Today was spent at a local secondary school observing lessons and procedures.
To go back to a school which you left 16 years ago is odd enough, however this was a new building built on the same grounds – so even odder. In the process I managed to meet some of my old teachers as well who recognised me. Bizarre after such a long period of time – maybe I was that amazing that I stood out ?
The purpose of this visit was to see how different secondary education is compared to the FE environment I currently work in. The first thing was the start times – 08:30 to start and 14:45 finish, and only half an hour at lunch. Doesn’t make a massive difference – but allowing students to leave a bit earlier is a safety aspect – being a bit lighter in particular during winter periods.
The behaviour aspect of pupils is also completely different, and something I don’t remember from my days at school. Pupils were removed from classes for being disrespectful, loud, rude and generally ill behaved. I spent an hour with the head of one of the houses going around removing the poorly behaved pupils. After a teacher had sent them out of the classroom or told them off several times with no effect – they would radio in for the head of the house to remove them or take details or send them somewhere else. This process worked well and I could clearly see the advantages. The head of the house is provided with more authority and ability to deal with such matters whilst the teacher can be left to teach. It’s a simple but effective concept to implement.
The rest of the day was spent with the Business Studies department.These were AS and BTEC A-level students working in relatively small groups. Their behaviour as sixth form students was as expected – polite, quiet working. The difference being that they were from various schools within the academy, brought in on buses to meet and be taught in one place. This I could see was the academy structure in place and reaping the benefits of strong relations with other schools in the area.

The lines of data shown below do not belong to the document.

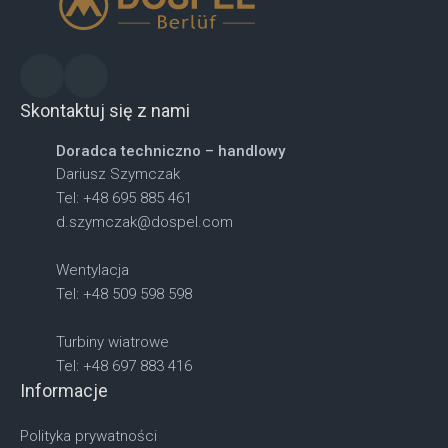
Skontaktuj się z nami
Doradca techniczno – handlowy
Dariusz Szymczak
Tel: +48 695 885 461
d.szymczak@dospel.com
Wentylacja
Tel: +48 509 598 598
Turbiny wiatrowe
Tel: +48 697 883 416
Informacje
Polityka prywatności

The classroom management of the sixth form students was interesting to see. There was the use of an appetizer but only because this was a triple session of one subject. Within the normal one hour time constraints I fear that this would be very minimal – and probably in most cases not exist at all.
The one to one teaching was of good standard, and she clearly knew what she was talking about. Although basic ICT skills were missing from the teacher, and she struggled to use the facilities within the room. Maybe something to add to her own ILP ? She didn’t seem that interested in me being there either – not sure why though. She was well aware of me arriving that day. She either didn’t care or perceived me as a threat of some sort.
I’m in the process of arranging for further time to spent within the school observing different lessons, and seeing how different teachers manage, control and plan their classroom activities. The day provided an insight into the life of teaching at comprehensive level – and is something I’ll continue to look further in to.
…of course there is the element of being called Sir or Mr Hinchliffe everyday by the other teachers. Felt odd, a bit unnerving at times – like they were trying to sell me insurance or something similar.